Донцова смотрела на его бесцветный извилистый шрам и молчала. Костоглотов развивал:
— Вы сразу исходите из неверного положения: раз больной к вам поступил, дальше за него думаете вы. Дальше за него думают ваши инструкции, ваши пятиминутки, программа, план и честь вашего лечебного учреждения. И опять я — песчинка, как в лагере, опять от меня ничего не зависит.
— Клиника берёт с больных письменное согласие перед операцией, — напомнила Донцова.
(К чему это она об операции?.. Вот уж на операцию он ни за что!)
— Спасибо! За это — спасибо, хотя она так делает для собственной безопасности. Но кроме операции — ведь вы ни о чём не спрашиваете больного, ничего ему не поясняете! Ведь чего стоит один рентген!
— О рентгене — где это вы набрались слухов? — догадывалась Донцова. — Не от Рабиновича ли?
— Никакого Рабиновича я не знаю! — уверенно мотнул головой Костоглотов. — Я говорю о принципе.
(Да, именно от Рабиновича он слышал эти мрачные рассказы о последствиях рентгена, но обещал его не выдавать. Рабинович был амбулаторный больной, уже получивший двести с чем-то сеансов, тяжело переносивший их и с каждым десятком приближавшийся, как он ощущал, не к выздоровлению, а к смерти. Там, где жил он — в квартире, в доме, в городе, никто его не понимал: здоровые люди, они с утра до вечера бегали и думали о каких-то удачах и неудачах, казавшихся им очень значительными.

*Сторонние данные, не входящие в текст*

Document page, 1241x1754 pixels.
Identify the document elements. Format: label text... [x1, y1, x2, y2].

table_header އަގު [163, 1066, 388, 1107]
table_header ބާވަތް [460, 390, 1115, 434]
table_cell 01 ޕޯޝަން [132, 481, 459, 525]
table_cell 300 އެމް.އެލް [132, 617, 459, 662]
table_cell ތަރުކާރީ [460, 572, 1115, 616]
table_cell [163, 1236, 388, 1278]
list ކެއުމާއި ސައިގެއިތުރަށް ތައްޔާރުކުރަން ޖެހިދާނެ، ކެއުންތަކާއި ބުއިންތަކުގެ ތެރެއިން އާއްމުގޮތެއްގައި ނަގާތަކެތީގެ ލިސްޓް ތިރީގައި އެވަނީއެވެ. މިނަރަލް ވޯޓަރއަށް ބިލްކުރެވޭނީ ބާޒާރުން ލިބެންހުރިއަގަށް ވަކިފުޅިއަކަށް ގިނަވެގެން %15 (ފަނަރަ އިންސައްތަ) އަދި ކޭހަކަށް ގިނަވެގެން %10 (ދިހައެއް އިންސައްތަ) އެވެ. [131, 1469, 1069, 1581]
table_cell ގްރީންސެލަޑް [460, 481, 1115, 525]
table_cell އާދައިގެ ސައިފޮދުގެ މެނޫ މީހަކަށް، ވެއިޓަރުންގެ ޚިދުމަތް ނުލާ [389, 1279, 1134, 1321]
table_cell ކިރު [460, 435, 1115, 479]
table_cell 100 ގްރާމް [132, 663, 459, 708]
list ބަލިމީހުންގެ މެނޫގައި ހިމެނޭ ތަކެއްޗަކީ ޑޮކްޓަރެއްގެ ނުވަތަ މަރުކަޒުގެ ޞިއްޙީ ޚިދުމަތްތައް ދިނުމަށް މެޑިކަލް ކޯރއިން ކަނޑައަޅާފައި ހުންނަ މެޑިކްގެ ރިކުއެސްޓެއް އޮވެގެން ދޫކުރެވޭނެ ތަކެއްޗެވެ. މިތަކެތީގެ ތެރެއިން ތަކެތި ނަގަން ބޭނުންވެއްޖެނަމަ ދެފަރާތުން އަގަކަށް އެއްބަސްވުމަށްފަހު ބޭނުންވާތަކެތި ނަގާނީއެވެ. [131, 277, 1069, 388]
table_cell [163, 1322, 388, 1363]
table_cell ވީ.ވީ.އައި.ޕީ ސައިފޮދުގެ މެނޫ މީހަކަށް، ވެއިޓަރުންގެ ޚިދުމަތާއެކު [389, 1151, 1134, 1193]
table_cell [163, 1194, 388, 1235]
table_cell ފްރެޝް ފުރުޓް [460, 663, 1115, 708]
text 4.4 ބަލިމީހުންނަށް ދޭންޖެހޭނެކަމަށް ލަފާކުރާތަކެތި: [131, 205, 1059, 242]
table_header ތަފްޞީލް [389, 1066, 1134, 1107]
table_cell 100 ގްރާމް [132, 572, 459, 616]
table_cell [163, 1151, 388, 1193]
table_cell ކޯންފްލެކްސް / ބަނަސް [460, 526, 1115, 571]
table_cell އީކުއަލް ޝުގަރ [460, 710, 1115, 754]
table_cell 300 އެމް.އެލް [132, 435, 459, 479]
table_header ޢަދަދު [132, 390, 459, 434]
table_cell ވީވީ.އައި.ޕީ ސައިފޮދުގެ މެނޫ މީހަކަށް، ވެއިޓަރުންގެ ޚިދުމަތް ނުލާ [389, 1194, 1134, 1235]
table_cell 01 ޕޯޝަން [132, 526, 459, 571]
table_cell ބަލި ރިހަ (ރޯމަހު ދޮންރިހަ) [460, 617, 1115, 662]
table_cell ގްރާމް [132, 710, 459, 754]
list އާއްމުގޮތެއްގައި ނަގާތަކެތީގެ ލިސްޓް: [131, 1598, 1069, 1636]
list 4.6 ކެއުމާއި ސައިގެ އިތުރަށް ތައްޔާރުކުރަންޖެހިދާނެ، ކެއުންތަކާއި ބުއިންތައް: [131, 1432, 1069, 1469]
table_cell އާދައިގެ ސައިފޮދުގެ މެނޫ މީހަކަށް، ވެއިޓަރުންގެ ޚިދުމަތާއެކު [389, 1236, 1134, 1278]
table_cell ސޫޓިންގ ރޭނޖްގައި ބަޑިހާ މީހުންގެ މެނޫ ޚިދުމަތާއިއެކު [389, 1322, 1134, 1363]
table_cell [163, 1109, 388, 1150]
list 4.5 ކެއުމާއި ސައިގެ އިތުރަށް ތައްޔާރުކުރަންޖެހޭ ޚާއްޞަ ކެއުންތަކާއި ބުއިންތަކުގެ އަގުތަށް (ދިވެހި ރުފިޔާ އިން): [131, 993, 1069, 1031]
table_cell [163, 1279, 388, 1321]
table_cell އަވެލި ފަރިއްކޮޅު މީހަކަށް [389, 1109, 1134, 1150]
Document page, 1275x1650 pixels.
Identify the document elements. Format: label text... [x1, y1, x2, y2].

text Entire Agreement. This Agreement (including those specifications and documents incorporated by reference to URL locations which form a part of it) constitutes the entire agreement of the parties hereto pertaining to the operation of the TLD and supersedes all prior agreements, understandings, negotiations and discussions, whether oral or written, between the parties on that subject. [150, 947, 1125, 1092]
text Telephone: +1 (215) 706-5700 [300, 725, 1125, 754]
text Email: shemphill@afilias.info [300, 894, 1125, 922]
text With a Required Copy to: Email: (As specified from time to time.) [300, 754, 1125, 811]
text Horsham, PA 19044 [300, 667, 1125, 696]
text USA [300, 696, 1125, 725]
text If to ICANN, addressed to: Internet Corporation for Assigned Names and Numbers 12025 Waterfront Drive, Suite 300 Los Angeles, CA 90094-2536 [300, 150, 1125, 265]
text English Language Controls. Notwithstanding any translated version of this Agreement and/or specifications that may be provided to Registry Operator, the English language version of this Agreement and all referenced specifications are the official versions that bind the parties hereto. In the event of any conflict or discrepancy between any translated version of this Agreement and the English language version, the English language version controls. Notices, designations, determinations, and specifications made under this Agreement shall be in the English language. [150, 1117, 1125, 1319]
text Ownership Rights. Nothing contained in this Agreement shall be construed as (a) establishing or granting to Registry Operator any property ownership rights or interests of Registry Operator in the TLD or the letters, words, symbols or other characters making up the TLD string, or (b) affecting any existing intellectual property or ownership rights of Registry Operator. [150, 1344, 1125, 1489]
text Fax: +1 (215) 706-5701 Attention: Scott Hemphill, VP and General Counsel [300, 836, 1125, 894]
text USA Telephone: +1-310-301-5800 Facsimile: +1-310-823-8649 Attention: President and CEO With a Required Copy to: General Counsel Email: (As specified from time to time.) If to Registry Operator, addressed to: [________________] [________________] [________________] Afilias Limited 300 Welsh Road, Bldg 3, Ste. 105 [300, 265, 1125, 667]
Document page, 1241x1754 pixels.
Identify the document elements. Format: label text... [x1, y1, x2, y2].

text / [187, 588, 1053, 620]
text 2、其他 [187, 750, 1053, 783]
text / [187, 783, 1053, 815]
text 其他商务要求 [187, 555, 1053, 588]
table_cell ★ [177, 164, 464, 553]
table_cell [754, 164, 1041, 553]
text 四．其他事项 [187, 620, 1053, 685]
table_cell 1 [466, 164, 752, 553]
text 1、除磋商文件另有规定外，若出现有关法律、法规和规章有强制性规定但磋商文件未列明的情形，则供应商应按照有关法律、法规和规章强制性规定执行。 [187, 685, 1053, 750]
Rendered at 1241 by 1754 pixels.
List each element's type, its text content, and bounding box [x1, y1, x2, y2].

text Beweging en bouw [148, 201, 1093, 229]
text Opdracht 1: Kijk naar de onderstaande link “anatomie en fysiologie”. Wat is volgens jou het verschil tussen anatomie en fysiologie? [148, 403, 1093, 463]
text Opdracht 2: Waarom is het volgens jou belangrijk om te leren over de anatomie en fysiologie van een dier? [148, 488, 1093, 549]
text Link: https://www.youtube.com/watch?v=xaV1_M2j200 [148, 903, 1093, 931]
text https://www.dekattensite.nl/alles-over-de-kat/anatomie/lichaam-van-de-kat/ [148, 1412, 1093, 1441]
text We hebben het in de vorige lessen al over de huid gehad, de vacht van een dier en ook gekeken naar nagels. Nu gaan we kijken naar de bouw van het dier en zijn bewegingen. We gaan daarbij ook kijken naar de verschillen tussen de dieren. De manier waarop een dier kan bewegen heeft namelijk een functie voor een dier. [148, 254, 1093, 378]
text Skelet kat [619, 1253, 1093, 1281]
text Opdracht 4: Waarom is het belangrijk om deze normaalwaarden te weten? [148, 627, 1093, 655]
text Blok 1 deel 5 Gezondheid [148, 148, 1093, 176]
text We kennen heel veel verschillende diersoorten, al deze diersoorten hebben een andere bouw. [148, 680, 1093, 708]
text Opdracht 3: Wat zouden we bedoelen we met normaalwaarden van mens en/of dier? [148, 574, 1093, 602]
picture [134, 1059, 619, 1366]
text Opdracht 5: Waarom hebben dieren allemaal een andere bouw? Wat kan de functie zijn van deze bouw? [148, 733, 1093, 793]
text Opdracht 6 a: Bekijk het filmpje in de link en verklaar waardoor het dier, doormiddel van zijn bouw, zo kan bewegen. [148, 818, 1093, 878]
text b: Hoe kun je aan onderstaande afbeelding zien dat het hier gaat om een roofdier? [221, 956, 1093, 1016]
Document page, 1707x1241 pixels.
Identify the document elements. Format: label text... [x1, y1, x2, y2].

Даже своя семья уже устала от него. Только тут, на крылечке противоракового диспансера, больные часами слушали его и сочувствовали. Они понимали, что это значит, когда окостенел подвижный треугольник „дужки“ и сгустились рентгеновские рубцы по всем местам облучения.)
Скажите, он говорил о принципе!.. Только и не хватало Донцовой и её ординаторам проводить дни в собеседованиях с больными о принципах лечения! Когда б тогда и лечить!
Но такой дотошный любознательный упрямец, как этот, или как Рабинович, изводивший её выяснениями о ходе болезни, попадались на пятьдесят больных один, и не миновать было тяжкого жребия иногда с ними объясняться. Случай же с Костоглотовым был особый и медицински: особый в том небрежном, как будто заговорно-злобном ведении болезни до неё, когда он был допущен, дотолкнут до самой смертной черты — и особый же в том крутом исключительно-быстром оживлении, которое под рентгеном у него началось.
— Костоглотов! За двенадцать сеансов рентген сделал вас живым человеком из мертвеца — и как же вы смеете руку заносить на рентген? Вы жалуетесь, что вас в лагере и ссылке не лечили, вами пренебрегали — и тут же вы жалуетесь, что вас лечат и о вас беспокоятся. Где логика?
— Получается, логики нет, — потряс чёрными кудлами Костоглотов. — Но может быть, её и не должно быть, Людмила Афанасьевна? Ведь человек же — очень сложное существо, почему он должен быть объяснён логикой? или там экономикой? или физиологией? Да, я приехал к вам мертвецом, и просился к вам, и лежал на полу около лестницы — и вот вы делаете логический вывод, что я приехал к вам спасаться любой ценой. А я не хочу — любой ценой!! Такого и на свете нет ничего, за что б я согласился платить любую цену! — Он стал спешить, как не любил, но Донцова клонилась его перебить, а ещё тут много было высказать. — Я приехал к вам за облегчением страданий! Я говорил: мне очень больно, помогите! И вы помогли! И вот мне не больно. Спасибо! Спасибо! Я — ваш благодарный должник. Только теперь — отпустите меня! Дайте мне, как собаке, убраться к себе в конуру и там отлежаться и отлизаться.